Chinese geologist and writer (1887–1936)

Ding Wenjiang (丁文江 (Dīng Wénjiāng); March 20, 1887 – January 5, 1936), courtesy name Zaijun (在君), was a Chinese essayist, geologist, and writer active especially in the Republic of China. He was once a member of the Board of Directors of Private Nankai University and Professor of the Department of Geology in National Peking University. In his own time, his name was transcribed as either V.K. Ting, or Ting Wen-chiang.

==Biography==
===Early life===
Ding was born into a wealthy family in Taixing, Jiangsu Province. He went to study in Japan in 1902, and later studied in Britain, majoring in zoology and geology. In 1911, Ding graduated from the University of Glasgow. After returning to China, he taught at Nanyang Public School (now Shanghai Jiao Tong University) in Shanghai. In 1913, Ding became the geological section chief in the Mining Administrative Bureau of the Ministry of Industry and Commerce, and went to Shanxi and Yunnan, conducting geological and mineral exploitation.
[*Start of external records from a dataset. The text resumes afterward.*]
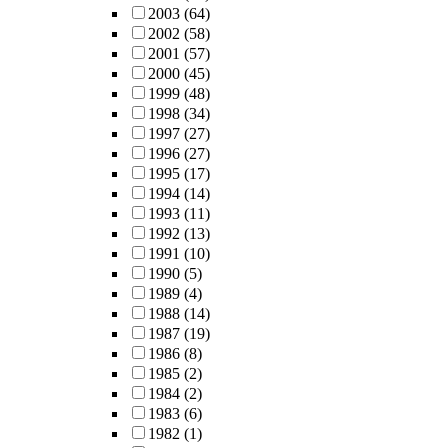
2003
(64)
2002
(58)
2001
(57)
2000
(45)
1999
(48)
1998
(34)
1997
(27)
1996
(27)
1995
(17)
1994
(14)
1993
(11)
1992
(13)
1991
(10)
1990
(5)
1989
(4)
1988
(14)
1987
(19)
1986
(8)
1985
(2)
1984
(2)
1983
(6)
1982
(1)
===National Geological Survey===
Together with Wong Wen-hao (Weng Wenhao in pinyin), Ding was also the founder of China's new National Geological Survey, where he collaborated closely with foreign scholars such as Johan Gunnar Andersson in training the first generation of Chinese geologists (Fiskesjö and Chen 2004; Fiskesjö 2011, Shen 2014). In 1921, Ding became the general manager of the Beipiao Mining Company, and founded the Chinese Geological Society. He served as vice president of the society, and was the editor-in-chief of "Chinese Palaeobiology".
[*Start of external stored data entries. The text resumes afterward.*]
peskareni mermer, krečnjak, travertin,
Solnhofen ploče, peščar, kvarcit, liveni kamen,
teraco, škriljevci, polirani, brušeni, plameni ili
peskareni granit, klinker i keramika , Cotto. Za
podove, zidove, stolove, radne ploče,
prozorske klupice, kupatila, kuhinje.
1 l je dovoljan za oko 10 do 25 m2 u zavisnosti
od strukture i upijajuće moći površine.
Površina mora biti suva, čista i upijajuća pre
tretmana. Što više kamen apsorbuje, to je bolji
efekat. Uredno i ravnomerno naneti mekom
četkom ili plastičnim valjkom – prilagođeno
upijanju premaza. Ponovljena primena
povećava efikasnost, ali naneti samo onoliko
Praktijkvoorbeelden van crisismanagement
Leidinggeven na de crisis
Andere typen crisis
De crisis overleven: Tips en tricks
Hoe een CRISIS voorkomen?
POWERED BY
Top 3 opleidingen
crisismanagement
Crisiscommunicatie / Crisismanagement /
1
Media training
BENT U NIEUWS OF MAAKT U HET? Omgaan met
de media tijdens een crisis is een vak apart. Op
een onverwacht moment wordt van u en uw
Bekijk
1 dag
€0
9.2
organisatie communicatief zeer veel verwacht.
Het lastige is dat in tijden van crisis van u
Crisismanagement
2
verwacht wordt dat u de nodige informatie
In 1923, Ding published a paper, "Mythology and Science", arguing with Zhang Junmai over science and philosophy, fighting against the view that "science is irrelevant to human philosophy" (on the major debates of which this was a part, see Furth 1970).

===Director===
In 1925, Ding was appointed as the director of Shanghai Commercial Bureau. He represented Jiangsu provincial government to negotiate with foreign delegates to Shanghai. They signed "The Temporary Regulation on Reclamation of Juridical Rights in Shanghai by China" on August 1, 1926. In 1931, Ding became a professor of geology at Peking University. Together with Weng Wenhao and Zeng Shiying, he edited and published "New Geographic Map of the Republic of China", and "Provincial Maps of China". In June, 1934, Ding served as the chief staff of Academia Sinica. When he was exploring a coal mine in Hunan in 1936, he was poisoned by coal gas. Fu Sinian came from Beijing to take care of him. On January 5, Ding died in Xiangya Hospital in Changsha. Following his will, he was buried on Yuelu Mountain.

===Author===
Ding authored The Textbook of Zoology. His geological exploitation materials were compiled into Mr. Ding Wenjiang's Geological Investigation Report, and published in 1947. Ding was also the first Chinese scholar to systematically study the written words of Yi ethnicity (see Fiskesjö 2011). Hu Shih wrote Biography of Ding Wenjiang, and commented that he is "a most Europeanized Chinese, and a most scientifically styled Chinese." (Hu Shih: Ding Wenjiang). At the time of his death, he was working on a comprehensive book on the archaeology of ancient China.